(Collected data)
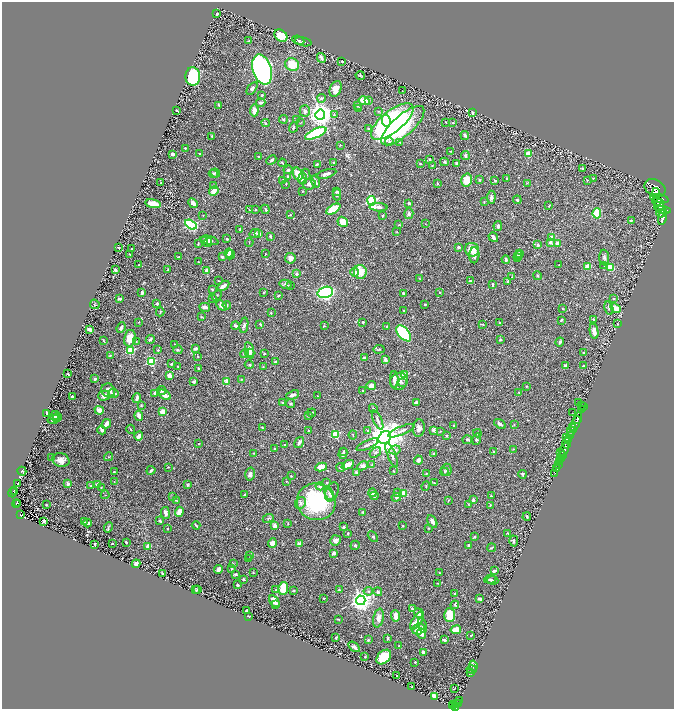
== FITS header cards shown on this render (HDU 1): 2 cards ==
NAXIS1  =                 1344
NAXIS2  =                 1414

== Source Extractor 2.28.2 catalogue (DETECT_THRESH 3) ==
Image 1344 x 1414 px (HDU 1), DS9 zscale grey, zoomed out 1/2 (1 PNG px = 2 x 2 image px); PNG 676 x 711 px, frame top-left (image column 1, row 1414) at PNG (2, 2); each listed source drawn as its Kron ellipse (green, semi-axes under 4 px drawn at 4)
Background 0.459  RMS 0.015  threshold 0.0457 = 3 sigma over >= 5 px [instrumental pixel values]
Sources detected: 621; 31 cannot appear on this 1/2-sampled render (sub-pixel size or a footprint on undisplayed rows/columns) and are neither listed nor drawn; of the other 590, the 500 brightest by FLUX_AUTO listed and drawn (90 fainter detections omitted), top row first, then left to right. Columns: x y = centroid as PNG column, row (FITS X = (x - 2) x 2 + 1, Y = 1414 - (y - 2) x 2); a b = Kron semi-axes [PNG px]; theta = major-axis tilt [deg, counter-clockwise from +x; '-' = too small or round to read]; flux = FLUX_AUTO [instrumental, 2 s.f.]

> [What is required]: Please render the lines from the one containing "Source Extractor 2.28.2" up to and including the one containing "[instrumental pixel values]" as a JSON list of strings, one string per line, with blank lines left out.

> [Solution to this problem]:
[
  "== Source Extractor 2.28.2 catalogue (DETECT_THRESH 3) ==",
  "Image 1344 x 1414 px (HDU 1), DS9 zscale grey, zoomed out 1/2 (1 PNG px = 2 x 2 image px); PNG 676 x 711 px, frame top-left (image column 1, row 1414) at PNG (2, 2); each listed source drawn as its Kron ellipse (green, semi-axes under 4 px drawn at 4)",
  "Background 0.459  RMS 0.015  threshold 0.0457 = 3 sigma over >= 5 px [instrumental pixel values]"
]